# Consigna
Indique si cada afirmación concuerda con la columna sobre Uribe, citando las palabras de la columna que lo deciden: (a) cuatro de los cinco candidatos presidenciales son hijos del expresidente; (b) Uribe ejerció el mandato durante diez años; (c) en los afiches de campaña Óscar Iván Zuluaga aparece solo.

# Texto seleccionado
#####

Opinión Internacional

Engendros de Uribe

Álvaro Uribe se convirtió en el papá de la política colombiana. Si usted coge el tarjetón para las elecciones presidenciales que tendremos a finales de mes se encuentra con el desalentador panorama (o alentador, depende de su punto de vista) en el que cuatro de los cinco candidatos son hijos del expresidente.

No estoy hablando de hijos al estilo de Tomás y Jerónimo. Ellos, de momento, andan ocupados en esos negocios personales que todos conocemos, además de las peleas virtuales y públicas con los contradictores de su padre. Me refiero a los otros hijos, aquellos que Uribe engendró durante sus ocho años de mandato y que hoy se consideran en capacidad de manejar las riendas de una Colombia que anda desbocada.

Estos engendros de Uribe son el reflejo de una familia disfuncional que va desde un hijo que reniega de su padre, hasta una hija con complejo de Electra. El cuadro familiar y electoral pinta así.

Óscar Iván Zuluaga es el “hijo bobo”. No puede ir a ningún lado si no está acompañado por papá-Uribe. Este lo protege, le muestra el camino, le ayuda en sus tareas, no lo desampara ni de noche ni de día. La sobreprotección de este “hijo bobo” ha llegado a tal punto que en los afiches de campaña Óscar Iván no aparece solo, sino con papá-Uribe. Es enternecedor ver a un padre tan abnegado. Es doloroso ver a un candidato que no tiene sombra, sino Uribe.

#####

Entradas guardadas:

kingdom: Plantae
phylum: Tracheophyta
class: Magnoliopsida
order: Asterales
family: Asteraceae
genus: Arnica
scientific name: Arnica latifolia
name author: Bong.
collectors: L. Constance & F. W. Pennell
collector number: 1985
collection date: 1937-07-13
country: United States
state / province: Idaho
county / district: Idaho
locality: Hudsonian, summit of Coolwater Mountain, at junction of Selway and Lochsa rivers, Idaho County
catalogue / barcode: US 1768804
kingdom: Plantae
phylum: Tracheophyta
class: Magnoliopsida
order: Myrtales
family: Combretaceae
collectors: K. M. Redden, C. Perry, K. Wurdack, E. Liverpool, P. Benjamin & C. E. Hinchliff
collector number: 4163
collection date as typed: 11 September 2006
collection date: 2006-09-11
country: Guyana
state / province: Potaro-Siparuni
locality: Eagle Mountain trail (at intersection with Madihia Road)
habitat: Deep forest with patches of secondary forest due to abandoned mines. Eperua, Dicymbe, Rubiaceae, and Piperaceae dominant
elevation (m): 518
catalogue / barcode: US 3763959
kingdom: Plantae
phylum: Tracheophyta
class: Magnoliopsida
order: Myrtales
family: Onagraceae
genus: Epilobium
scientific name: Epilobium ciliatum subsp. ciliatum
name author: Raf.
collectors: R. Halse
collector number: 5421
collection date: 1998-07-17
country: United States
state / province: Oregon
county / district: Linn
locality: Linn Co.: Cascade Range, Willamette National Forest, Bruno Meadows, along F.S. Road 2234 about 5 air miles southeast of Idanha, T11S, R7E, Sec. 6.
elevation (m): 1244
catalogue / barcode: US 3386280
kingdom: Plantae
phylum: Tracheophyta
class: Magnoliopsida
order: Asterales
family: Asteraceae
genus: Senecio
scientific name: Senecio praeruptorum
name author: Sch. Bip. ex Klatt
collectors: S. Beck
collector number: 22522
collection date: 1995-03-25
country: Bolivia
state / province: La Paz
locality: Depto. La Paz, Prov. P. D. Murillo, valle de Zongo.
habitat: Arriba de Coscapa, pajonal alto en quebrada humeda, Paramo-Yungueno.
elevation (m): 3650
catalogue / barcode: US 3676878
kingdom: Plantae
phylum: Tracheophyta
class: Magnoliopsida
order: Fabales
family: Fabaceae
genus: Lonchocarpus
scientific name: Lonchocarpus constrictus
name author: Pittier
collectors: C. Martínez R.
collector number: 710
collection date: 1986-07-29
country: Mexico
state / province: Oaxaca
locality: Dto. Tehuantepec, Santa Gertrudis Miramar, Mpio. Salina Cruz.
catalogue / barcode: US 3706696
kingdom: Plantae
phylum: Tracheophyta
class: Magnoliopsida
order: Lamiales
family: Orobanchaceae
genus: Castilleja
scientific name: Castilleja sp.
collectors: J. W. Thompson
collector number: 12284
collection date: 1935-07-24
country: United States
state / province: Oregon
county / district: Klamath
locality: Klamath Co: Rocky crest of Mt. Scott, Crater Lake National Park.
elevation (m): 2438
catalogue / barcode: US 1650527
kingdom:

#####

# Ejercicio resuelto
(a) Sí: «cuatro de los cinco candidatos son hijos del expresidente».
(b) No: «durante sus ocho años de mandato».
(c) No: «en los afiches de campaña Óscar Iván no aparece solo, sino con papá-Uribe».